Please do not work under the assumption that I am in favour of Trump’s proposals. Now living in the USA, I cannot help myself from being repulsed by the fanatical, abhorrent, nonsensical and impractical nature of The Donald’s Trumpisms. Nor do I care to slave over the advantages or disadvantages of banning Trump from UK shores (although arguably banning an American Citizens from entering into the UK could inevitably sour relations between two great modern historical allies). My issue is not with what was being debated, but with why such a debate was being held in the first place (especially at the expense of the UK tax payer).
Firstly, MPs do not have the right to ban someone from entering into the UK – such power only resides with the Home Secretary, who sensibly refused to participate. Thus the debate was doomed to be a damp squib from the start as no real decision- making could be made and no power could be enforced. The mere fact that the debate was relegated to Westminster Hall, rather than being held in The House of Commons, is a significant indication of its farcical nature from the outset.
Secondly, such a debate was the first of its kind in UK Political history.
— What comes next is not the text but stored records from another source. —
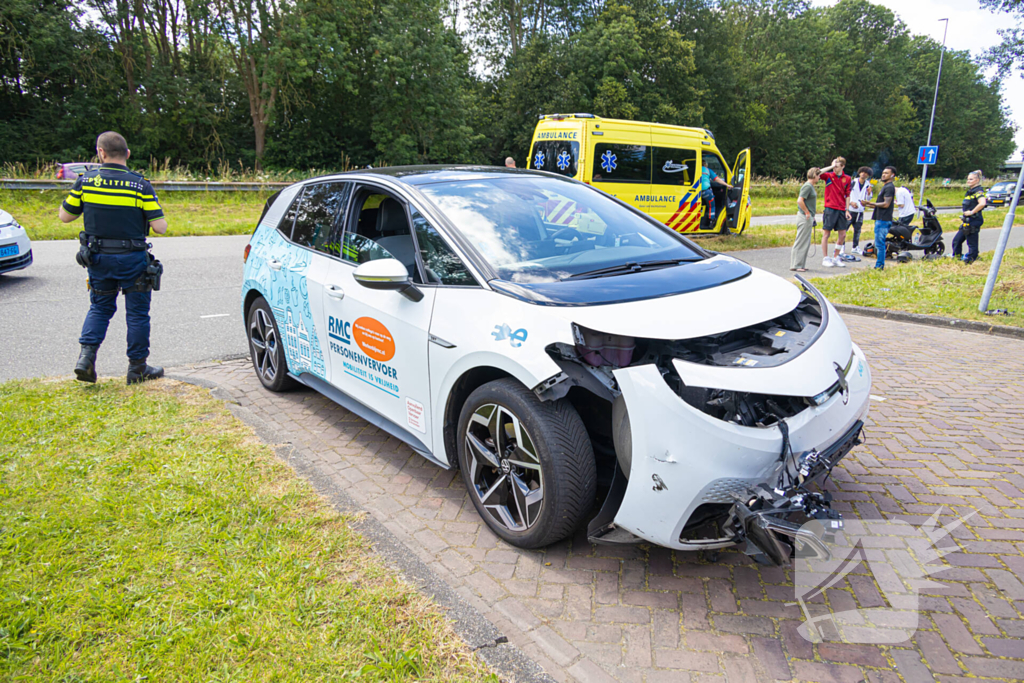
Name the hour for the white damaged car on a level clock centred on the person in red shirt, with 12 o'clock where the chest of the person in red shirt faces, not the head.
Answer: The white damaged car is roughly at 12 o'clock from the person in red shirt.

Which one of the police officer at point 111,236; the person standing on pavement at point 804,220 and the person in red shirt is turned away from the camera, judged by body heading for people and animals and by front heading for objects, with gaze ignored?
the police officer

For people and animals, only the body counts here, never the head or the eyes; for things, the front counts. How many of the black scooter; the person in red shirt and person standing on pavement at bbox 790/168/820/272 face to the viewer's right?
2

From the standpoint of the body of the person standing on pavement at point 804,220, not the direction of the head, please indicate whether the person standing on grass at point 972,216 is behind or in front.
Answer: in front

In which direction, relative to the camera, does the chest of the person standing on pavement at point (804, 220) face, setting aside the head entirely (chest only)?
to the viewer's right

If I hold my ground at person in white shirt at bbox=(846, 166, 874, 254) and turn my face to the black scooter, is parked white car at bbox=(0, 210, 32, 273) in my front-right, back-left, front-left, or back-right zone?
back-right

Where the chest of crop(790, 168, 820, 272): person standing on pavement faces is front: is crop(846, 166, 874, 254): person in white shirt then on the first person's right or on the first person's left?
on the first person's left

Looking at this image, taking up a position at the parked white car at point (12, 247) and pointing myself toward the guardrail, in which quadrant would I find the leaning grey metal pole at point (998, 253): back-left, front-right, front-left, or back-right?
back-right

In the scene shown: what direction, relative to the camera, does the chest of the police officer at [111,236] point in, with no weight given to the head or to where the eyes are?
away from the camera

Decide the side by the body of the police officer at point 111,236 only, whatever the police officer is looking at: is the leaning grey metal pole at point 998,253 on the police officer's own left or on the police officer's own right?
on the police officer's own right

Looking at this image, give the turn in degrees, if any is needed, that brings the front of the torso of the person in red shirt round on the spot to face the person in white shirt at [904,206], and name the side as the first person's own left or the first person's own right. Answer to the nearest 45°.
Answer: approximately 135° to the first person's own left

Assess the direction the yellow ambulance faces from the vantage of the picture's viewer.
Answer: facing away from the viewer and to the right of the viewer

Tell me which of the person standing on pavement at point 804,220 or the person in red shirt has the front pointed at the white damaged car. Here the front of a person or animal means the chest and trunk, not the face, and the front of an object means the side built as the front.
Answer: the person in red shirt

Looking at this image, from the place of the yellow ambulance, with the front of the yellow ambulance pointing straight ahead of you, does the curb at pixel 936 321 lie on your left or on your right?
on your right

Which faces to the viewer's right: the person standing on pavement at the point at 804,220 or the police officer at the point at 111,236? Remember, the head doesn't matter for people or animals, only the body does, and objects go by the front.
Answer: the person standing on pavement

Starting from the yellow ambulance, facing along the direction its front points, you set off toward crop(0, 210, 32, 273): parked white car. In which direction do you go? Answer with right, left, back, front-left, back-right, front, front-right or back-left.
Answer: back
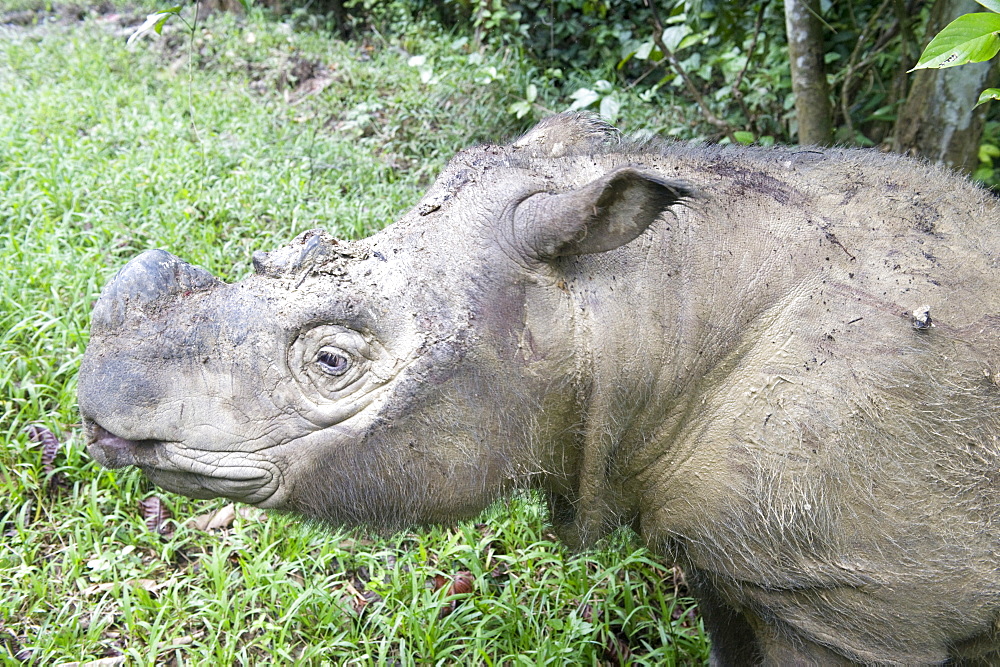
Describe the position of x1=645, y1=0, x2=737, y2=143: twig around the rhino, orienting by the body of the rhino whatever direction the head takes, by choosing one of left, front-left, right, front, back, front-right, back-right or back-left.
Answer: right

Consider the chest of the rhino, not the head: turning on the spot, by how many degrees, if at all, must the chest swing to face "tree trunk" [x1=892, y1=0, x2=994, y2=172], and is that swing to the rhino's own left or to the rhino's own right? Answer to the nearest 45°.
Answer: approximately 135° to the rhino's own right

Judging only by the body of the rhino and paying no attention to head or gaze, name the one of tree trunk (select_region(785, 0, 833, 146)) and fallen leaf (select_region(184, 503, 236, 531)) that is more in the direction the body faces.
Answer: the fallen leaf

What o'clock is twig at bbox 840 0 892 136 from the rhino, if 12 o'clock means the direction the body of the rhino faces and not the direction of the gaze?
The twig is roughly at 4 o'clock from the rhino.

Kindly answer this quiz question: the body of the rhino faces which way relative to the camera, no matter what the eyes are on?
to the viewer's left

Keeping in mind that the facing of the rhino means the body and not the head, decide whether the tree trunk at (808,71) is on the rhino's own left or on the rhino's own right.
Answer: on the rhino's own right
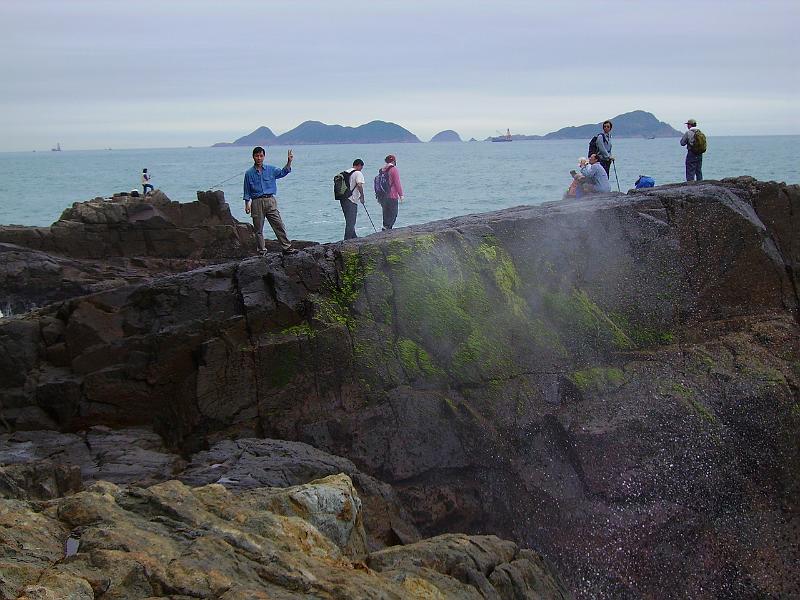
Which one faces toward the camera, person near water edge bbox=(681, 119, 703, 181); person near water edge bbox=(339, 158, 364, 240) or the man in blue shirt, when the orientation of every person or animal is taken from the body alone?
the man in blue shirt

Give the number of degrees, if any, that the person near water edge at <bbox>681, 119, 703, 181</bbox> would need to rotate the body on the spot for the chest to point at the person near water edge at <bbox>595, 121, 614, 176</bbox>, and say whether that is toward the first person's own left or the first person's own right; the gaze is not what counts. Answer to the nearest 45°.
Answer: approximately 45° to the first person's own left

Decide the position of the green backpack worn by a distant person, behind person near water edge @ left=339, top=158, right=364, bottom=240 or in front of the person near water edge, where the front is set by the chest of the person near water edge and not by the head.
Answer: in front

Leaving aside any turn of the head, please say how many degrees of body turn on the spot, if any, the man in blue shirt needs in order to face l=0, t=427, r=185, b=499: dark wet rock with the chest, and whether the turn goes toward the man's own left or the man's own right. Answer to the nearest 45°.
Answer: approximately 45° to the man's own right

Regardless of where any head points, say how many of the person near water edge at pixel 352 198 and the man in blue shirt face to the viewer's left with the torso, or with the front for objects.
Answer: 0

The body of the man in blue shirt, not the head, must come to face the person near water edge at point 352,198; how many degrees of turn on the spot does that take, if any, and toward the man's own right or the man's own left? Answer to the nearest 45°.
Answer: approximately 135° to the man's own left

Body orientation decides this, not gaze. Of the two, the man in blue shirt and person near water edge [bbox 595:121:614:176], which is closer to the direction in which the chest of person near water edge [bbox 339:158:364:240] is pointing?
the person near water edge

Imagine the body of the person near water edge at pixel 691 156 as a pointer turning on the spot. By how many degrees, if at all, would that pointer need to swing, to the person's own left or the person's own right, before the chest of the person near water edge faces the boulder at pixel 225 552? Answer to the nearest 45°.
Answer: approximately 90° to the person's own left

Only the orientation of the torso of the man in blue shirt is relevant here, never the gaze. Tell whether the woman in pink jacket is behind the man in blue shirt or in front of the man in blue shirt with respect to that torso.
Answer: behind
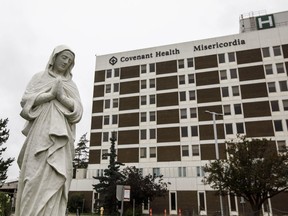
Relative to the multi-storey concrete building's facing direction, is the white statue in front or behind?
in front

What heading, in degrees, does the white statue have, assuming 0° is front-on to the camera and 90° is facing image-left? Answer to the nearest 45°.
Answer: approximately 315°

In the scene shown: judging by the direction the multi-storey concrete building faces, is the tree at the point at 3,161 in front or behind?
in front

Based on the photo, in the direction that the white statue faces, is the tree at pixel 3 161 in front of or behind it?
behind

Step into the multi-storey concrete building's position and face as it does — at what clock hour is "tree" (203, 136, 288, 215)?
The tree is roughly at 10 o'clock from the multi-storey concrete building.

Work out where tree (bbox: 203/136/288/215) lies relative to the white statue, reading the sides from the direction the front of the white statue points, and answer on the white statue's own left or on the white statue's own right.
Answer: on the white statue's own left

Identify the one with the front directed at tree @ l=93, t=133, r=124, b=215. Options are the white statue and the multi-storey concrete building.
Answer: the multi-storey concrete building

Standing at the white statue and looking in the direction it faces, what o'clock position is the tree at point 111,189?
The tree is roughly at 8 o'clock from the white statue.

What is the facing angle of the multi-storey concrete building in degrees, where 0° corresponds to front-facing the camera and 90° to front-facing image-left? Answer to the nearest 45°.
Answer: approximately 45°

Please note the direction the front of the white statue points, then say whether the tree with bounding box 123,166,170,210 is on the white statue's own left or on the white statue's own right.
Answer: on the white statue's own left
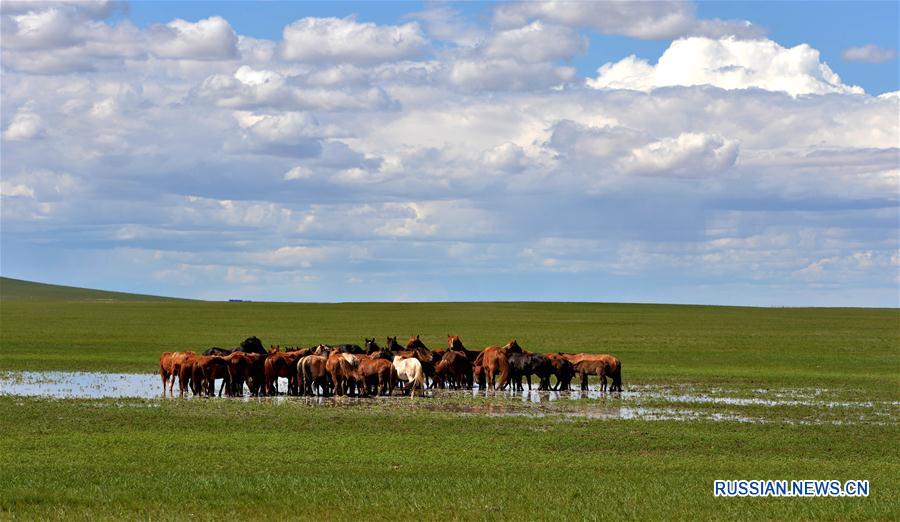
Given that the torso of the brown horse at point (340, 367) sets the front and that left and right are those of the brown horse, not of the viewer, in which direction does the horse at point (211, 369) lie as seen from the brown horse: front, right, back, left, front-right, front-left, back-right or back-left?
back-left

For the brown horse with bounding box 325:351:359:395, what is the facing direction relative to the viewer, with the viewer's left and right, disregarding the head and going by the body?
facing away from the viewer and to the right of the viewer

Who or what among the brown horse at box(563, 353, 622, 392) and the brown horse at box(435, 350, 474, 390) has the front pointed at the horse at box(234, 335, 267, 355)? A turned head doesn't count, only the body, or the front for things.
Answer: the brown horse at box(563, 353, 622, 392)

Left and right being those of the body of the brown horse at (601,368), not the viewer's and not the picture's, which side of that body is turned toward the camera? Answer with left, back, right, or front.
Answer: left

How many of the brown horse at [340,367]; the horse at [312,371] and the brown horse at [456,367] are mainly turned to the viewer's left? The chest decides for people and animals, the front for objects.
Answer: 0

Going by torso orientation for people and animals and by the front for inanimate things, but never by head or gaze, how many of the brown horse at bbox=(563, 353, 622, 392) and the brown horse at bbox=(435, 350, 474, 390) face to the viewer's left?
1

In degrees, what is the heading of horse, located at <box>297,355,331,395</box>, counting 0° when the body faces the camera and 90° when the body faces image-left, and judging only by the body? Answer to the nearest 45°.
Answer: approximately 225°

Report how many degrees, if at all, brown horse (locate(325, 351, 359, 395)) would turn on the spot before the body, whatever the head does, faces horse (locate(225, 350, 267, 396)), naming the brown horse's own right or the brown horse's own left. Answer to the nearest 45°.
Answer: approximately 135° to the brown horse's own left

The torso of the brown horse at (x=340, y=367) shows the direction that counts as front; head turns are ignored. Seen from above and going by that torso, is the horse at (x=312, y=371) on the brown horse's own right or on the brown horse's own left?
on the brown horse's own left

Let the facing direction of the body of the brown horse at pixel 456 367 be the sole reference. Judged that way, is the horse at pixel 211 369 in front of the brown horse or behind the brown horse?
in front
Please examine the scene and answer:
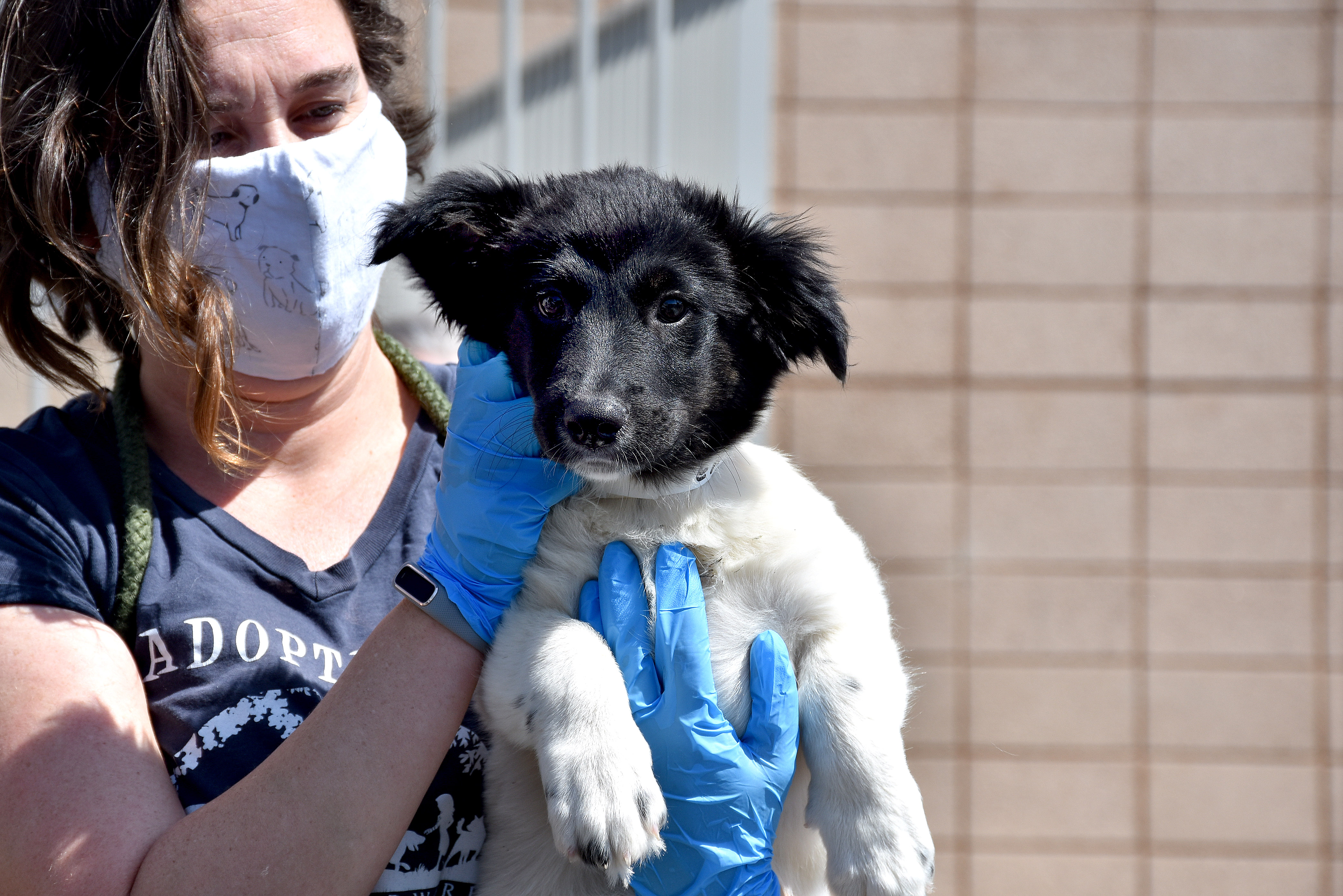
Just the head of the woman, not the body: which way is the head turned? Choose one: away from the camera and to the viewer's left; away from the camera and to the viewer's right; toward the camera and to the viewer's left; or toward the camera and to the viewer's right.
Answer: toward the camera and to the viewer's right

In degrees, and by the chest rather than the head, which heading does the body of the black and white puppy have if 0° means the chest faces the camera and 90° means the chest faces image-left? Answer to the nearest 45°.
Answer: approximately 0°

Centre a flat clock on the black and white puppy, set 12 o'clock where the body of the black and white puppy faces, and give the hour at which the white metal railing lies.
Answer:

One has to ask why Donald Trump was deemed worthy of this inauguration for a theoretical policy that in all likelihood will never see the light of day. Where was the petition and debate to prevent President Xi Jinping’s state visit, or the protests over the frequent visits between British and Saudia Arabian delegations in the past year. Are the realities of human rights infringements in those countries less abhorrent than Trump’s unpleasant theoretical rhtetoric?
More shockingly, where is the impetus aimed at barring returning British citizens who go off to Syria to fight for ISIS, an issue that has seen no petitions nor the sense of British outrage that was witnessed on Monday night. Surely, these individuals pose more of an offense to the values that are held dear to the UK that I was born and raised in than Trump’s comments ever could – yet there is a profound silence.
Trump is entitled to his ludicrous opinions, but that does not mean we have to give credence to them. Not only did British MPs succeed in giving Trump’s opinions a global platform, they also succeeded in revealing the hypocrisy that lies within how and where Parliament chooses to fight its battles. The UK Parliament would have been wise to learn a lesson from the bravado of Aesop’s frog and tend to its own ills, before pontificating on the ills of others and having its hypocrisy exposed by a sly American Fox for the world to see.